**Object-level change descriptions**
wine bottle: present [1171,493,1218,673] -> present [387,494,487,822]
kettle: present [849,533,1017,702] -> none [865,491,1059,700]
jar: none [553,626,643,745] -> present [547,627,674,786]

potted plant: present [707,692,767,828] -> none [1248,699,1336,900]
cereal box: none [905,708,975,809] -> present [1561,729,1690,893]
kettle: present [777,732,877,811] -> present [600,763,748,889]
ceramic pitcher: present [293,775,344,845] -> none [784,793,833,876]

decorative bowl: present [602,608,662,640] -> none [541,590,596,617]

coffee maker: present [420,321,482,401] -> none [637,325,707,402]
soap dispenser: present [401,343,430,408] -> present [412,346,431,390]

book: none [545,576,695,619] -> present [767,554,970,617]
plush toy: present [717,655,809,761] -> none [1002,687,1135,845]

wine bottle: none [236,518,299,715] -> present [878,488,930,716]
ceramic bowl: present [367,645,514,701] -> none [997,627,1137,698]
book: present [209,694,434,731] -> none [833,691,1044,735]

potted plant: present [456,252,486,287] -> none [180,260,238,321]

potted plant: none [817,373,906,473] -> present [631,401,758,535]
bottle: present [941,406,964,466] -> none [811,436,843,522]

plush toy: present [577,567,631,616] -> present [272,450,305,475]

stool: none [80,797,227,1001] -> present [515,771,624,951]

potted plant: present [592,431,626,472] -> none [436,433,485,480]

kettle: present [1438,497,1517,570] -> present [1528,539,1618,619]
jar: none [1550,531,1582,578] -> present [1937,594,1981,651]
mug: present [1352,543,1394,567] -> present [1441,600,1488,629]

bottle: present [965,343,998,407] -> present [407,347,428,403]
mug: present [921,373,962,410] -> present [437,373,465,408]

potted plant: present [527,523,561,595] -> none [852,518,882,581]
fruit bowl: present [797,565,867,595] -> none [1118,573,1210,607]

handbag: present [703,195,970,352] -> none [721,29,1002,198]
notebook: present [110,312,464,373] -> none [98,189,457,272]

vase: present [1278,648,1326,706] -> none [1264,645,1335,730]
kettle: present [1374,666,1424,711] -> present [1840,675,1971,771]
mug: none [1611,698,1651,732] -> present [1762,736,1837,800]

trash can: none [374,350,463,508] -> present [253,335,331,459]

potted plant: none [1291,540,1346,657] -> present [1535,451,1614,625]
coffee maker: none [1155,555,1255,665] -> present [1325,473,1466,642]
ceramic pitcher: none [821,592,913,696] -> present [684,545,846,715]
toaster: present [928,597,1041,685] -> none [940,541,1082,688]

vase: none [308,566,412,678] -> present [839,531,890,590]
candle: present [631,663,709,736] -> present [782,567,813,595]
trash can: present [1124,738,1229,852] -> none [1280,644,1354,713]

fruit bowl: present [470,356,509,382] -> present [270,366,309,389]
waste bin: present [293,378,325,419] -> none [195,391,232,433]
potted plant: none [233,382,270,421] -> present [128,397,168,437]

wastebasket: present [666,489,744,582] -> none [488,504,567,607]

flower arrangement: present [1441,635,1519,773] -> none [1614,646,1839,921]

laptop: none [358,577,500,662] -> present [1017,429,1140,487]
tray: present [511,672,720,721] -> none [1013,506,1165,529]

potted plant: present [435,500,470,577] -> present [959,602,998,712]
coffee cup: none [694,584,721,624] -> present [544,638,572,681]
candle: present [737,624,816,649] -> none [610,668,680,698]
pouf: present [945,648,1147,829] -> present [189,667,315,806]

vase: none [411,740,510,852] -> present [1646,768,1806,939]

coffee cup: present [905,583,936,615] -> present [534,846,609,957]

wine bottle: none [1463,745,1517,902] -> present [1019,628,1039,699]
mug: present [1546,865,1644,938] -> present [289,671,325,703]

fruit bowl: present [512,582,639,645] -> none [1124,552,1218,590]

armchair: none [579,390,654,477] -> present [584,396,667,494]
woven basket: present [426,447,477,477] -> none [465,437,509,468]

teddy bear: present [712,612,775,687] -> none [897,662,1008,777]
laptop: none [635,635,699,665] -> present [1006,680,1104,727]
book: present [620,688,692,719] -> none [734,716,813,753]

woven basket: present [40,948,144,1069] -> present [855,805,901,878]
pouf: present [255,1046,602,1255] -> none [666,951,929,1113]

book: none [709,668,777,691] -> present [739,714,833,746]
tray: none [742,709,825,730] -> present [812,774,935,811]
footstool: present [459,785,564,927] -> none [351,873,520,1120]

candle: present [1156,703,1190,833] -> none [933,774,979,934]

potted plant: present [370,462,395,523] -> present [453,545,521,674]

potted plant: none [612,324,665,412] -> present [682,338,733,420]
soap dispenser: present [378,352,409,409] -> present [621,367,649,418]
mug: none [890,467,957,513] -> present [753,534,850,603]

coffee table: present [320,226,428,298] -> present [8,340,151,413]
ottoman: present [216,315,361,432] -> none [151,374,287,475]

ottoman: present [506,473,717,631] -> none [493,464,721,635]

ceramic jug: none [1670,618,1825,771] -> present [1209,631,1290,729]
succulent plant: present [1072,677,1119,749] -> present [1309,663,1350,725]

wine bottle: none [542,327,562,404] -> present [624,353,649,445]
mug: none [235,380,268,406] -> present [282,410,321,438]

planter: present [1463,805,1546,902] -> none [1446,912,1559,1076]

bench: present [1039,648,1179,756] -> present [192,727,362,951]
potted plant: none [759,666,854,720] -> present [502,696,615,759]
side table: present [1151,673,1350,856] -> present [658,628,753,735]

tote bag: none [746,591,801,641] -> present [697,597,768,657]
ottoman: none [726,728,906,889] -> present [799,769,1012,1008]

**TASK STATEMENT**
Check every line of the data above for the string "laptop", and copy those that have it.

**ANSWER SPACE**
laptop: none [358,577,500,662] -> present [1017,429,1140,487]
laptop: none [635,635,699,665] -> present [1006,680,1104,727]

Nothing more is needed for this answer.